DIRECTIONS - The records below are to be returned word for word, with pictures left out.

STUDY MATERIAL -
—————
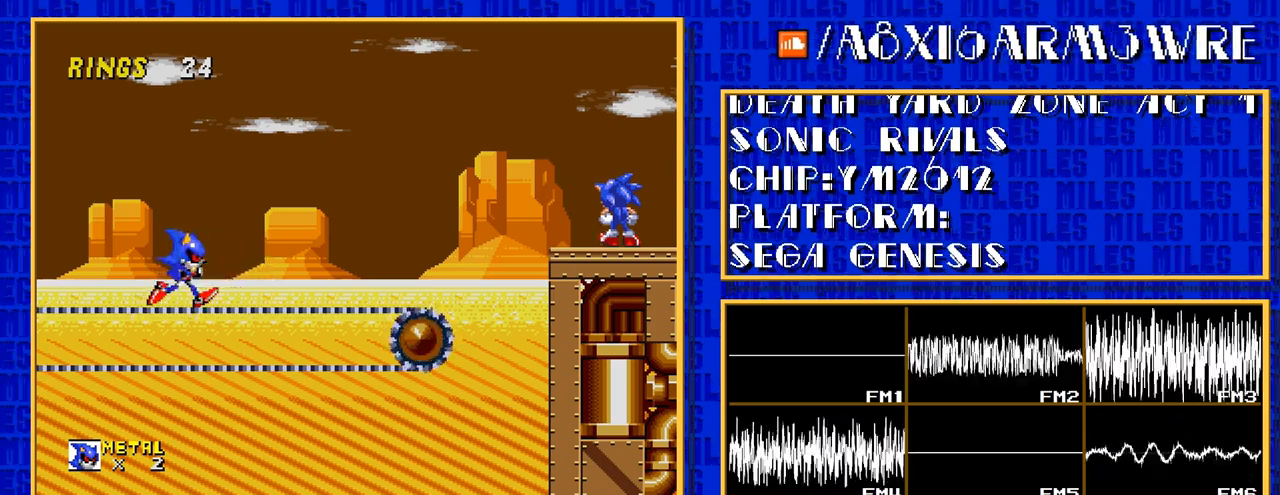
{"buttons": ["DPAD_RIGHT"], "events": []}
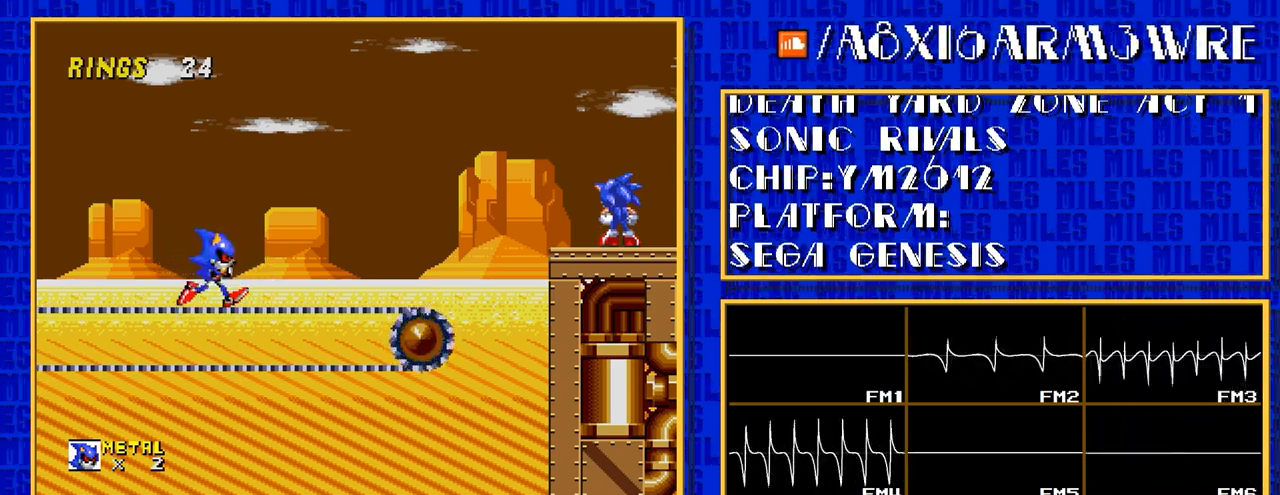
{"buttons": [], "events": [[350, "DPAD_RIGHT", "up"]]}
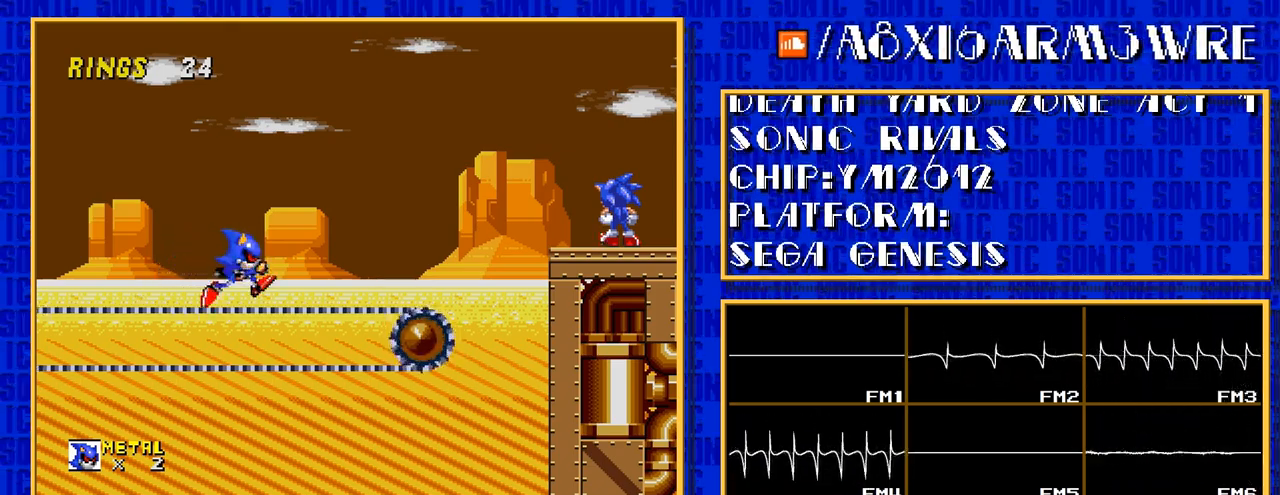
{"buttons": [], "events": []}
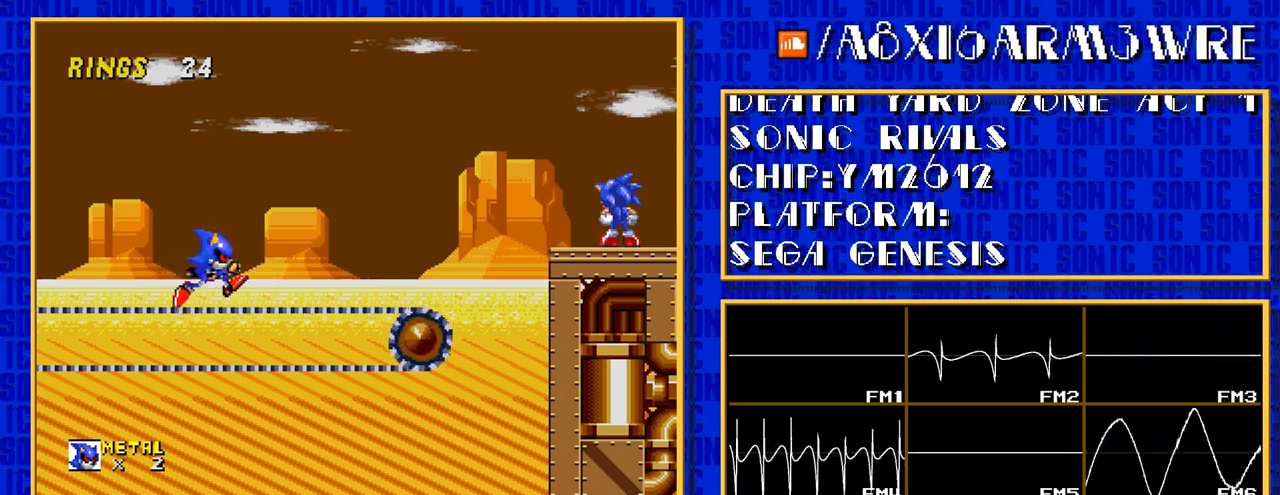
{"buttons": ["DPAD_RIGHT"], "events": [[33, "DPAD_RIGHT", "down"]]}
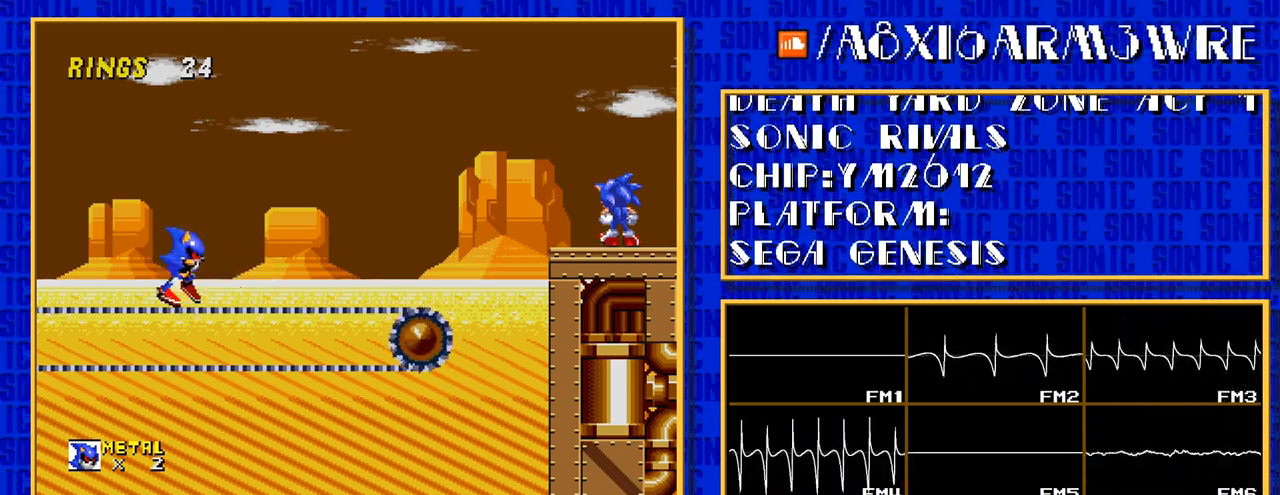
{"buttons": ["DPAD_RIGHT"], "events": []}
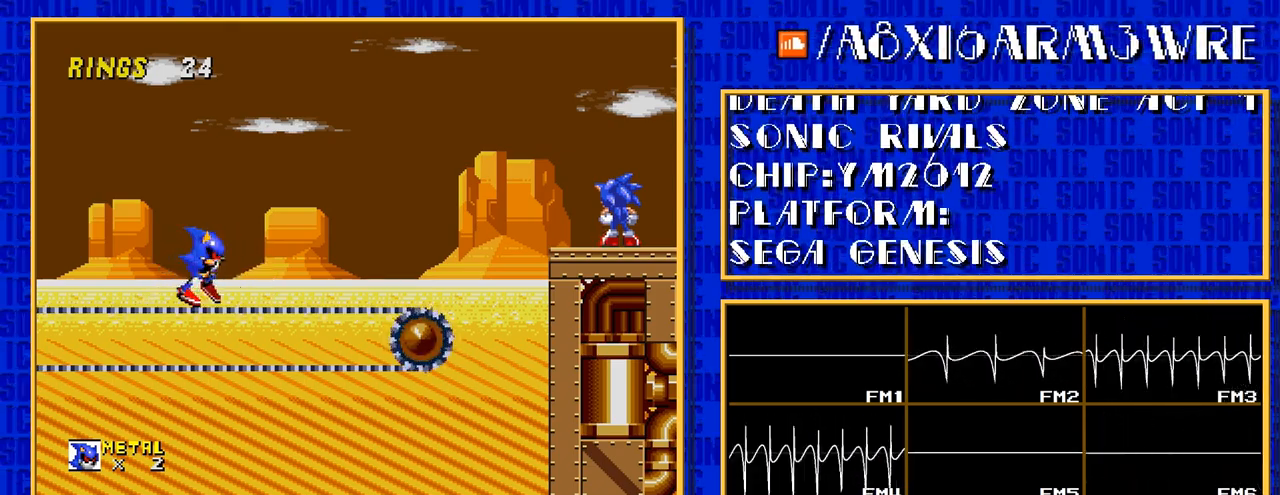
{"buttons": [], "events": [[467, "DPAD_RIGHT", "up"]]}
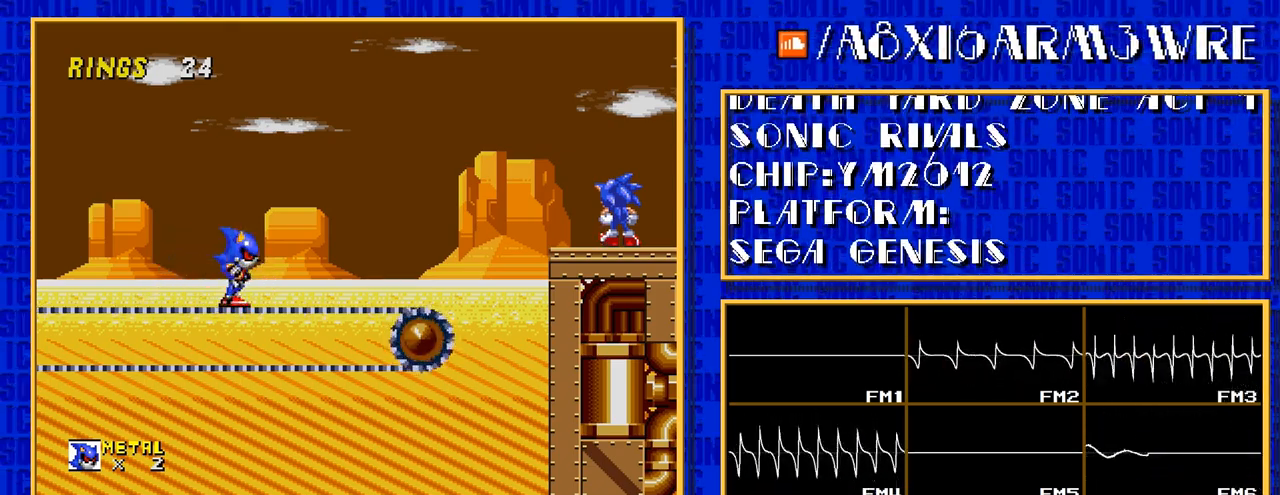
{"buttons": [], "events": []}
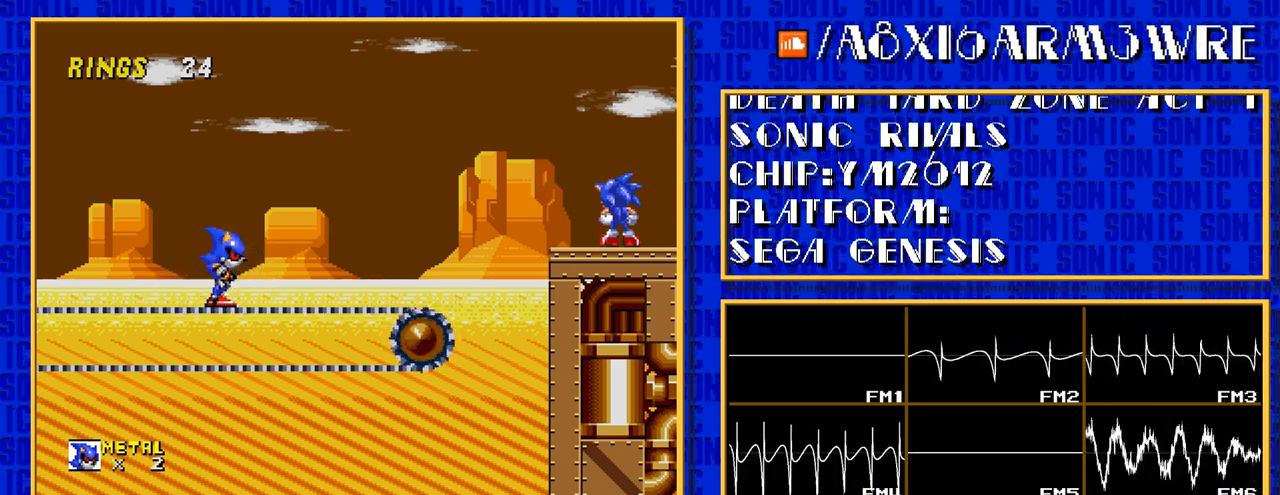
{"buttons": ["DPAD_RIGHT"], "events": [[150, "DPAD_RIGHT", "down"]]}
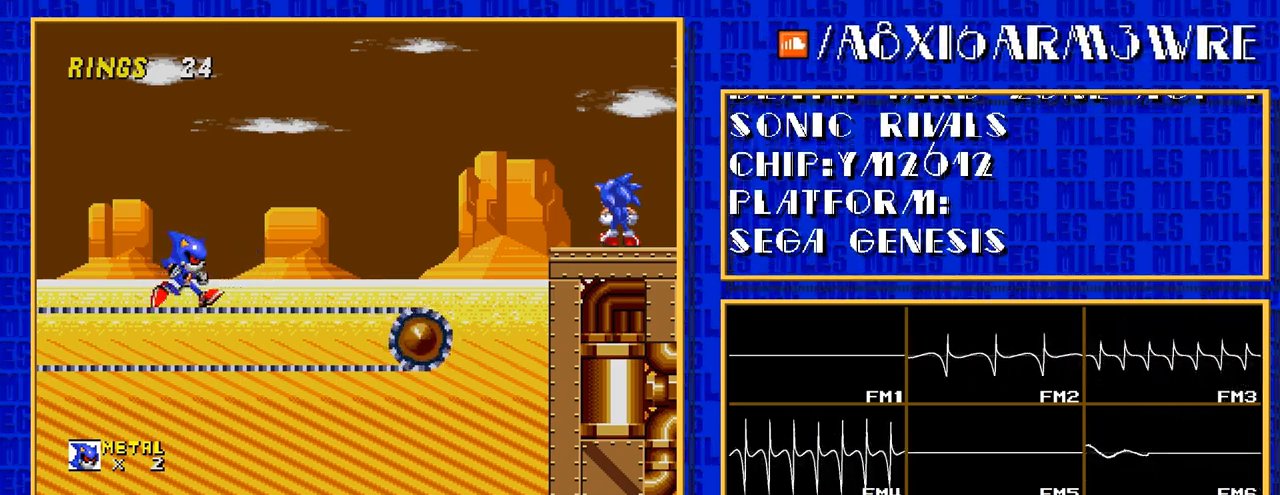
{"buttons": ["DPAD_RIGHT"], "events": []}
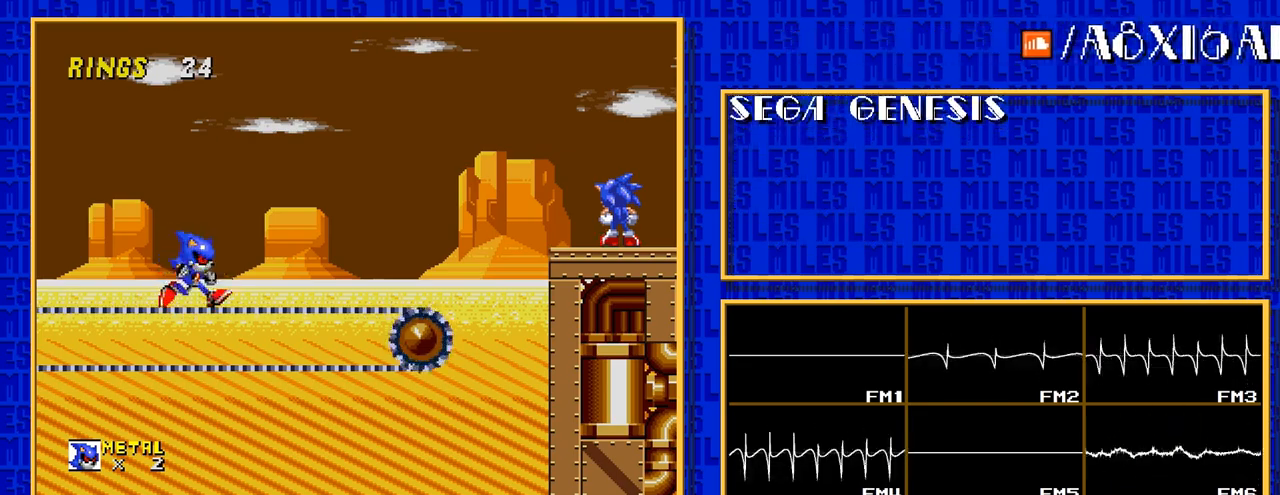
{"buttons": ["DPAD_RIGHT"], "events": []}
—————
SOLUTION TO THIS TASK -
{"buttons": ["DPAD_RIGHT"], "events": []}
{"buttons": [], "events": [[350, "DPAD_RIGHT", "up"]]}
{"buttons": [], "events": []}
{"buttons": ["DPAD_RIGHT"], "events": [[33, "DPAD_RIGHT", "down"]]}
{"buttons": ["DPAD_RIGHT"], "events": []}
{"buttons": [], "events": [[467, "DPAD_RIGHT", "up"]]}
{"buttons": [], "events": []}
{"buttons": ["DPAD_RIGHT"], "events": [[150, "DPAD_RIGHT", "down"]]}
{"buttons": ["DPAD_RIGHT"], "events": []}
{"buttons": ["DPAD_RIGHT"], "events": []}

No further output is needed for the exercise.